VI) Proof of eq. (F) for large $\Delta t$. We use the path integral property

$$ \begin{align} K(x_2,t_2;&x_1,t_1)\cr ~=~&\int_{\mathbb{R}} \! dx_3~ K(x_2,t_2;x_3,t_3)~K(x_3,t_3;x_1,t_1),\end{align} \tag{2-31}$$

which is independent of the instant $t_3$. We now pinch the instant $t_3$ sufficiently close to the instant $t_2$, so that we can approximate the path integral $K(x_2,t_2;x_3,t_3)$ by the analog of eq. (H). If we apply the operator $D_2$ on the kernel, we get

$$ \begin{align}D_2 K(x_2,t_2;&x_1,t_1)\cr~\stackrel{(2-31)}{=}~&\int_{\mathbb{R}} \! dx_3~ D_2 K(x_2,t_2;x_3,t_3)~K(x_3,t_3;x_1,t_1) \cr ~\stackrel{(K)}{=}~&\int_{\mathbb{R}} \! dx_3~ {\cal O}(t_2-t_3)~K(x_3,t_3;x_1,t_1)\cr ~=~&{\cal O}(t_2-t_3) .\end{align}\tag{P}$$

Since the lhs. of eq. (P) does not depend on $t_3$, we conclude that it is zero. Hence eq. (F) also holds for large $\Delta t$ as well. $\Box$

References:

  1. R.P. Feynman & A.R. Hibbs, Quantum Mechanics and Path Integrals, 1965.

I'd like to offer an answer that is more handwavy but probably closer to the original argument that Feynman had in mind.

Feynman defines the kernel to be zero for $t_2<t_1$, so in effect he is redefining the kernel to be a retarded Green function. Explicitly, this is expressed as:

$$G(x_2,t_2;x_1,t_1)=\theta(t_2-t_1)K(x_2,t_2;x_1,t_1).\tag{A}$$

The following two results from the reference are used:

$$i\hbar\frac{\partial K(2,1)}{\partial t_2}-H_2K(2,1)=0 \quad\textrm{for} \quad t_2>t_1, \tag{1}$$ which is equation (4-25) and $$K(2,1)\rightarrow \delta(x_2-x_1)\quad\textrm{ as}\quad t_2\rightarrow t_1+0, \tag{2}$$ which is from Problem 4-6.
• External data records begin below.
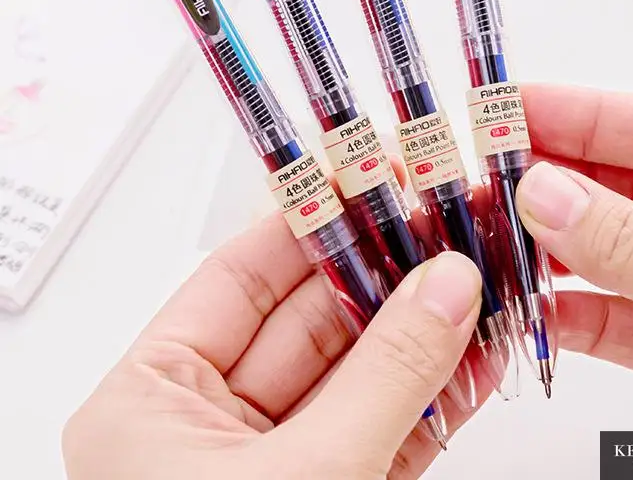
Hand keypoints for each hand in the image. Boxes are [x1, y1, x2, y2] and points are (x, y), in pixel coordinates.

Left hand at [62, 160, 483, 479]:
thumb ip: (385, 377)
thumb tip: (448, 285)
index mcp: (154, 402)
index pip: (242, 277)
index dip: (312, 223)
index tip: (373, 180)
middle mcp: (209, 425)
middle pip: (312, 318)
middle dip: (388, 273)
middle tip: (448, 226)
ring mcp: (279, 461)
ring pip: (360, 370)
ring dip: (423, 328)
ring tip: (479, 277)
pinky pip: (388, 427)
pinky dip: (436, 393)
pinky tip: (477, 351)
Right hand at [516, 85, 632, 430]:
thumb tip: (549, 196)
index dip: (591, 111)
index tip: (521, 106)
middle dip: (564, 179)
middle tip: (494, 169)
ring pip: (627, 254)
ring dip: (561, 248)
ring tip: (502, 233)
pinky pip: (631, 322)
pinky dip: (580, 316)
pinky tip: (538, 304)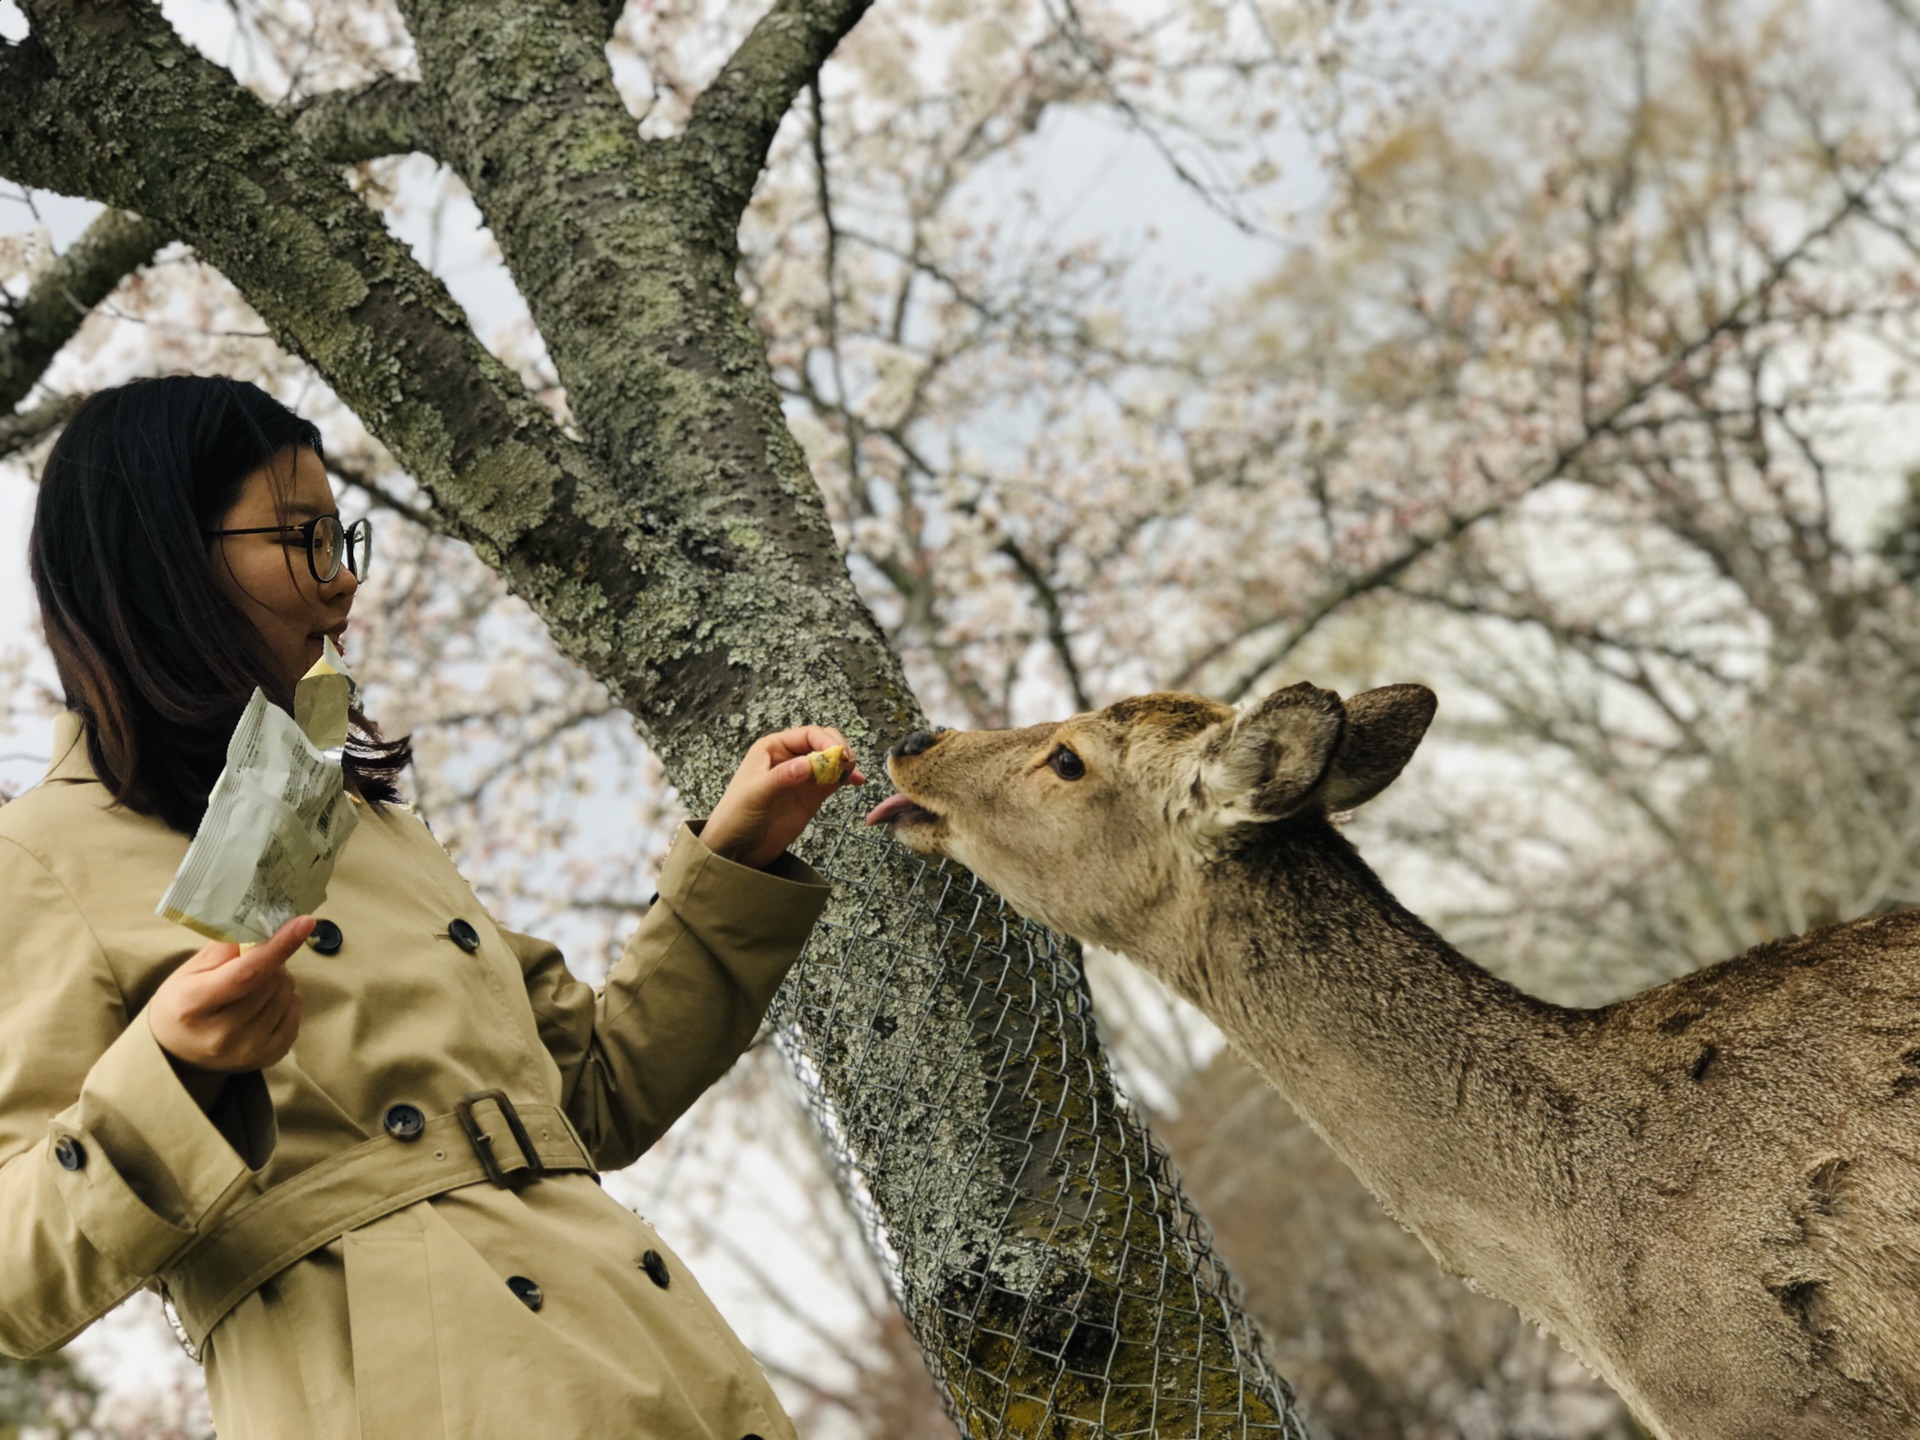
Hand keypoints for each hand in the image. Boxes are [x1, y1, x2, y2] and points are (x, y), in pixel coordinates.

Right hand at [149, 917, 311, 1096]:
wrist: (178, 1053)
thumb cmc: (183, 1002)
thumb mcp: (189, 971)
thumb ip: (223, 948)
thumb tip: (259, 924)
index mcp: (193, 1005)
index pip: (246, 973)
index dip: (278, 947)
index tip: (304, 923)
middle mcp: (222, 1034)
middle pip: (272, 982)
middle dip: (274, 961)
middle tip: (258, 959)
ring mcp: (248, 1050)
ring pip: (288, 995)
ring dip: (281, 980)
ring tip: (259, 982)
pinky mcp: (269, 1057)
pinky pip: (296, 1014)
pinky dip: (287, 1000)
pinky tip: (266, 1001)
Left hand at [700, 725, 867, 869]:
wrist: (736, 849)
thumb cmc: (736, 816)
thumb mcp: (755, 794)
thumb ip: (781, 777)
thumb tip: (808, 764)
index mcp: (772, 748)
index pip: (807, 734)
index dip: (826, 741)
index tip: (839, 756)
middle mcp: (790, 757)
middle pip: (823, 742)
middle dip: (838, 749)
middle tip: (847, 765)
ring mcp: (803, 776)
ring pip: (831, 760)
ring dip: (846, 763)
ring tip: (854, 776)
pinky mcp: (811, 795)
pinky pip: (833, 780)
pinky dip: (846, 778)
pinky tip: (857, 782)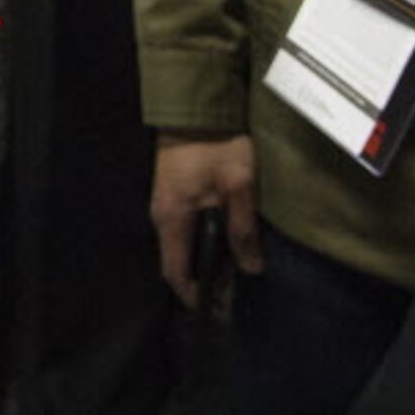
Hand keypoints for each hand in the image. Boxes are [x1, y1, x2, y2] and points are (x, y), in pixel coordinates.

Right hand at [150, 132, 261, 308]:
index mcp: (172, 219)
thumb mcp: (239, 187)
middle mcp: (163, 215)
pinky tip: (230, 235)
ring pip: (184, 243)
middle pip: (179, 260)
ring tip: (239, 263)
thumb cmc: (218, 146)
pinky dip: (206, 239)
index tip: (220, 308)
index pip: (175, 272)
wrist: (197, 106)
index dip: (195, 295)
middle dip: (206, 278)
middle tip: (239, 287)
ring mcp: (167, 201)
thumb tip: (250, 269)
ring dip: (208, 257)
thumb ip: (243, 230)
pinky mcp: (175, 190)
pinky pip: (187, 226)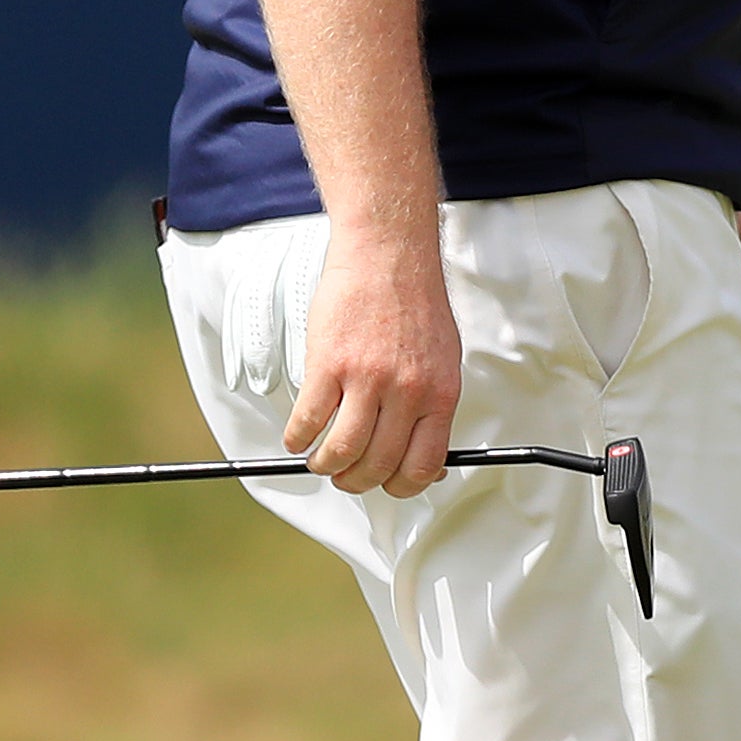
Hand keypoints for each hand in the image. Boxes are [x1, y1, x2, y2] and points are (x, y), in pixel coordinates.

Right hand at [287, 213, 461, 493]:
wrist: (389, 253)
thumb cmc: (414, 302)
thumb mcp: (443, 358)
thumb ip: (433, 407)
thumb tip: (427, 458)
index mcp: (439, 394)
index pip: (423, 466)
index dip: (400, 487)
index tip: (385, 486)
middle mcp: (406, 391)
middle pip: (378, 465)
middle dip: (357, 482)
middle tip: (345, 476)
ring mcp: (367, 378)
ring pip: (342, 451)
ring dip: (325, 466)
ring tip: (320, 461)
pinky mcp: (330, 363)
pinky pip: (309, 420)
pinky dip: (298, 438)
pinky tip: (297, 436)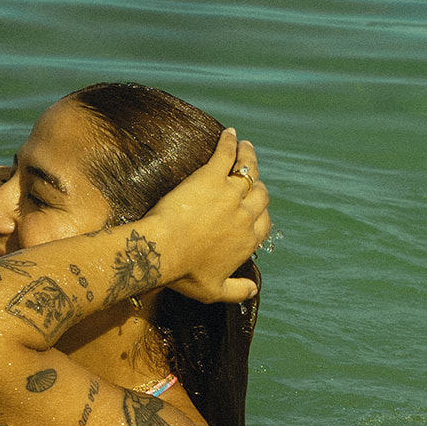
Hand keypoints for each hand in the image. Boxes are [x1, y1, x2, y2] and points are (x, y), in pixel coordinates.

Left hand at [145, 130, 269, 303]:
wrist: (163, 250)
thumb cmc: (184, 273)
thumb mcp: (214, 291)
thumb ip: (238, 291)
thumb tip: (254, 292)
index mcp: (247, 240)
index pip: (264, 223)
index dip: (260, 215)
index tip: (255, 210)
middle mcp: (245, 215)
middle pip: (260, 195)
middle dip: (257, 186)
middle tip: (251, 177)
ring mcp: (230, 194)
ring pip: (248, 170)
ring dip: (249, 157)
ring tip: (246, 147)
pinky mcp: (211, 177)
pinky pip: (226, 155)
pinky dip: (230, 143)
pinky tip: (230, 134)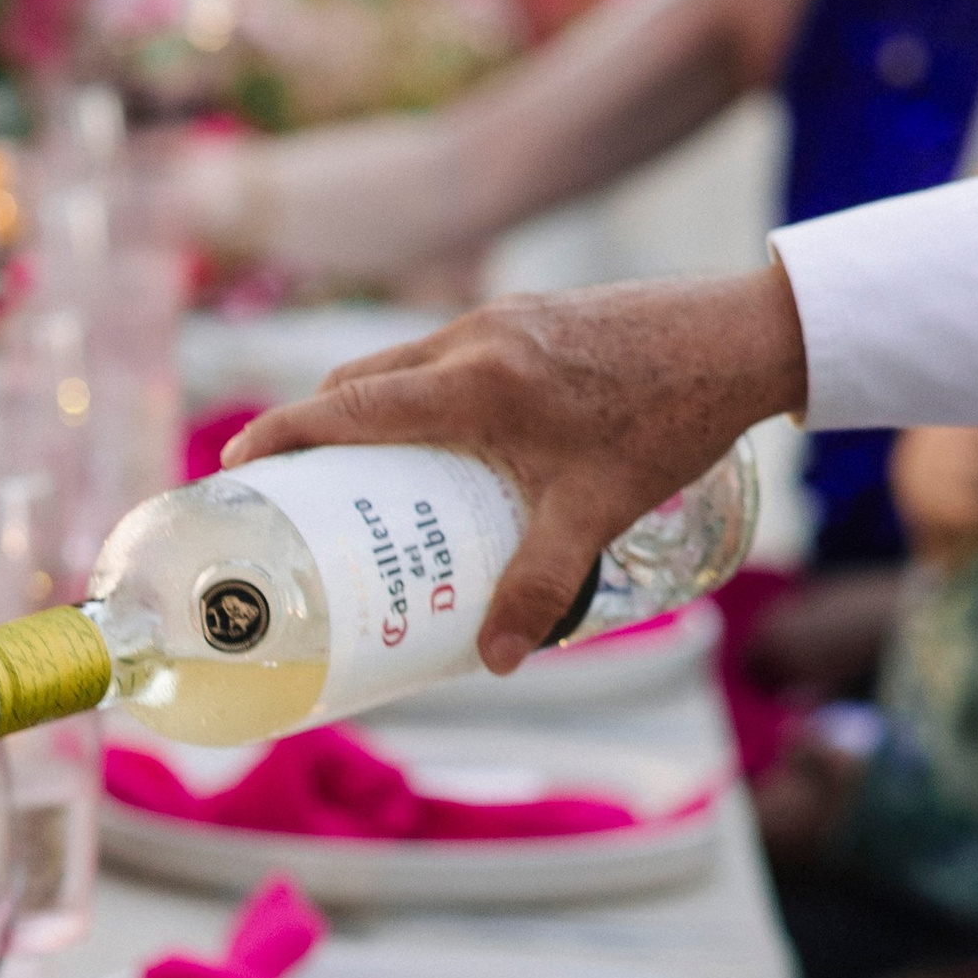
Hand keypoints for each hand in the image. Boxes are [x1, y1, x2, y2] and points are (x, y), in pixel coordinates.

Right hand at [225, 271, 804, 670]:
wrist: (742, 336)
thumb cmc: (671, 416)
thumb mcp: (598, 510)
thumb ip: (541, 585)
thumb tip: (496, 661)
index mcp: (473, 383)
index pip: (345, 405)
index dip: (281, 434)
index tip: (235, 466)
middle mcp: (473, 340)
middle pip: (360, 381)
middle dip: (313, 429)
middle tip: (292, 489)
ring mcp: (501, 321)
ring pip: (402, 363)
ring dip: (366, 408)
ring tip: (360, 473)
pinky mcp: (530, 316)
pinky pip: (444, 354)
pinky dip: (416, 394)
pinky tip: (446, 441)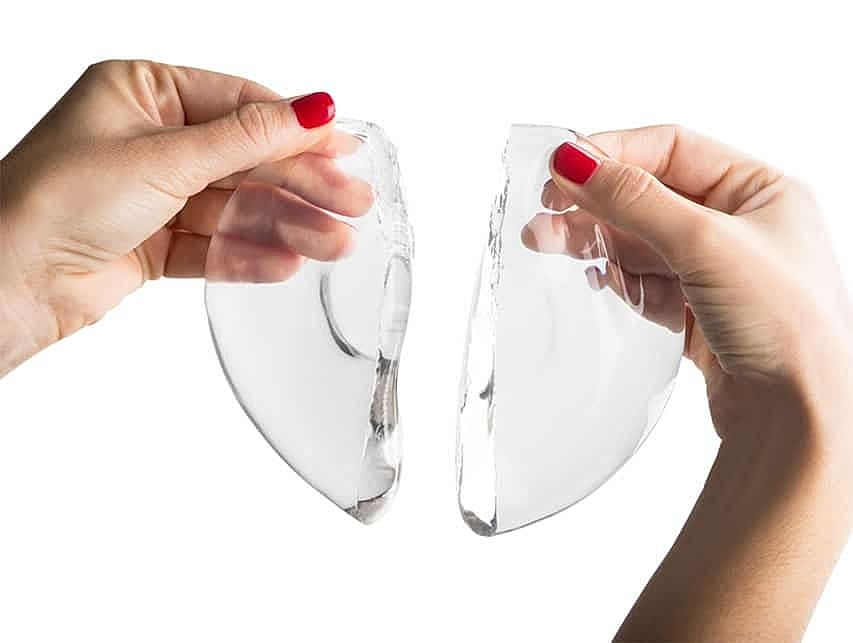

The derivative of the retarded Green function is, $$i\hbar \frac{\partial G(x_2,t_2;x_1,t_1)}{\partial t_2}=i\hbar\delta(t_2-t_1)K(x_2,t_2;x_1,t_1)+\theta(t_2-t_1)i\hbar\frac{\partial K(x_2,t_2;x_1,t_1)}{\partial t_2}.$$ This was obtained by directly taking the derivative of eq (A). The first term on the RHS can be rewritten as $i\hbar\delta(t_2-t_1)\delta(x_2-x_1)$ using eq (1). The second term on the RHS can also be rewritten as $\theta(t_2-t_1)H_2 K(x_2,t_2;x_1,t_1)=H_2G(x_2,t_2;x_1,t_1)$ using eq (2). Therefore, the derivative of the Green function is, $$i\hbar \frac{\partial G(x_2,t_2;x_1,t_1)}{\partial t_2}=i\hbar\delta(t_2-t_1)\delta(x_2-x_1)+H_2 G(x_2,t_2;x_1,t_1).$$ Reorganizing this equation gives us, $$-\frac{\hbar}{i}\frac{\partial G(x_2,t_2;x_1,t_1)}{\partial t_2}-H_2 G(x_2,t_2;x_1,t_1)=-\frac{\hbar}{i}\delta(t_2-t_1)\delta(x_2-x_1).$$

n.b. Eq (2) was used to insert the spatial delta function into the partial derivative of the Green function w.r.t. to $t_2$, but notice this is valid only when $t_2$ approaches $t_1$ from the right. This piece of information was ignored in the derivation.